Consequently, petitioner was declared in default and trial proceeded ex-parte and a judgment in default rendered against her.  Petitioner filed a Notice of Appeal (Ex Abundanti Cautelam) with the court a quo.

The provision in question, Section 4 of Rule 16 of the Rules of Court, cannot be any clearer:

“Sec. 4.  Time to plead. – If the motion to dismiss is denied or if determination thereof is deferred, the movant shall file his answer within the period prescribed by Rule 11, computed from the time he received notice of the denial or deferment, unless the court provides a different period.”[11]

This provision has received a categorical interpretation in Matute vs. Court of Appeals[12], wherein this pronouncement was made:

"Rule 11, section 1 of the Revised Rules of Court gives the defendant a period of fifteen (15) days after service of summons within which to file his answer and serve a copy thereof upon the plaintiff, unless a different period is fixed by the court.  However, within the period of time for pleading, the defendant is entitled to move for dismissal of the action on any of the grounds enumerated in Rule 16.  If the motion to dismiss is denied or if determination thereof is deferred, the movant shall file his answer within the period prescribed by Rule 11, computed from the time he receives notice of the denial or deferment, unless the court provides a different period (Rule 16, section 4).  x x x.”

Under this provision, where the motion to dismiss is denied, the defendant has the entire reglementary period all over again within which to file his answer reckoned from his receipt of the court’s order, unless otherwise provided by said court.[13] In the instant case, the court a quo gave petitioner ten (10) days to file answer and this is reasonable as correctly pointed out by the Court of Appeals considering that “from the date respondent received the summons up to the time she filed her answer on March 29, 1994, she had a total of one hundred three (103) days.”

We also note that petitioner’s counsel did not bother to seek relief from the order of default in accordance with Section 3, Rule 18 of the Rules of Court.[14] Counsel did not even attempt to have the order of default set aside as provided for in said rule.
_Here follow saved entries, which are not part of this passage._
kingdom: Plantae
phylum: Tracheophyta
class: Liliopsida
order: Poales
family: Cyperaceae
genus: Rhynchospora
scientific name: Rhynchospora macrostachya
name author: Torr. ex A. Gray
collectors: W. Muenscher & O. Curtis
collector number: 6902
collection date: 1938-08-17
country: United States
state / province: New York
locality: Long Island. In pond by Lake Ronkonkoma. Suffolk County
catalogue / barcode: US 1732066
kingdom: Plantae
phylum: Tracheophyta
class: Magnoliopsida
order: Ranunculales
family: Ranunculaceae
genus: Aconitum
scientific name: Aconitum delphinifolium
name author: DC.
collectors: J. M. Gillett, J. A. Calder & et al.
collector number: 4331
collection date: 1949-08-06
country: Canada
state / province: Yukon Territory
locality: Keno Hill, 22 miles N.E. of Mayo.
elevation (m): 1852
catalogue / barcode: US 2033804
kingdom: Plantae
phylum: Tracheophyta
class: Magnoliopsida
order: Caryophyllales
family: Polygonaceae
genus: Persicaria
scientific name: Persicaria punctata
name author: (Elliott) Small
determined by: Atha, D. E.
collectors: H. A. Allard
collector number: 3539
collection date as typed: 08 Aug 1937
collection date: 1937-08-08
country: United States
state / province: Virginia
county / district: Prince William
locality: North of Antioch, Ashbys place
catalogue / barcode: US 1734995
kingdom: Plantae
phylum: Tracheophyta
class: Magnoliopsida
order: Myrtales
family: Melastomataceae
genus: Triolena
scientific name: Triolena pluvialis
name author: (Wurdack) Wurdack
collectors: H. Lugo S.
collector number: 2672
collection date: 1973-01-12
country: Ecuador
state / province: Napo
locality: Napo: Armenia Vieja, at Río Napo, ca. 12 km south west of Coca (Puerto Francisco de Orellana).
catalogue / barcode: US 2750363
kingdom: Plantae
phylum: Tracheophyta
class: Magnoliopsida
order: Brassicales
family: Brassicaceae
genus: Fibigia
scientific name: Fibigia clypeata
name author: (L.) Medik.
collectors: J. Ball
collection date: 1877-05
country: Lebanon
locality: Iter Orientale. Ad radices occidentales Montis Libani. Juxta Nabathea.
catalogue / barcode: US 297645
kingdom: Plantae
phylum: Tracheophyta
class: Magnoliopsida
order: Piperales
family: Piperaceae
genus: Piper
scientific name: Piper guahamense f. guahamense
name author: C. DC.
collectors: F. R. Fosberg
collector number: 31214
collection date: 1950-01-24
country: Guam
In fine, the Court of Appeals committed no reversible error in affirming the court a quo’s orders denying the dismissal of the complaint.

WHEREFORE, the instant petition is hereby DENIED.  The decision and resolution of the Court of Appeals dated July 27, 1994 and November 7, 1994, respectively, in CA G.R. SP No. 33889 are AFFIRMED.

SO ORDERED.

Melo, (Chairman), Vitug, and Panganiban, JJ., concur.

Purisima, J., no part, participated in the rendition of judgement below.



[1] Penned by Justice Corona Ibay-Somera and concurred in by Justices Fidel P. Purisima and Asaali S. Isnani.

[2] Penned by Judge Camilo O. Montesa, Jr.

[3] Rollo, p. 31.

[4] Rollo, p. 14.

[5] Citing Atty. Paredes vs. IAC, 185 SCRA 134 (1990); Sumalinog vs. Doronio, 184 SCRA 187 (1990); Boncato vs. Siason, 138 SCRA 414 (1985).

[6] 268 SCRA 727 (1997).

[7] At pp. 739-740.

[8] Drilon vs. Court of Appeals, 270 SCRA 211 (1997).

[9] SECTION 1. Time to answer. – Within fifteen (15) days after service of summons the defendant shall file his answer and serve a copy thereof upon the plaintiff , unless a different period is fixed by the court.

[10] Rollo, p. 29.

[11] Emphasis supplied.

[12] 26 SCRA 768 (1969).

[13] BA Finance Corp. vs. Pineda, et al., 119 SCRA 493 (1982).

[14] SEC. 3. Relief from order of default. – A party declared in default may at any time after discovery thereof and before judgment file a motion under oath to set aside the order of default upon proper showing that his failure to answer was due to fraud, accident, mistake or excusable neglect and that he has a meritorious defense.  In such case the order of default may be set aside on such terms and conditions as the judge may impose in the interest of justice.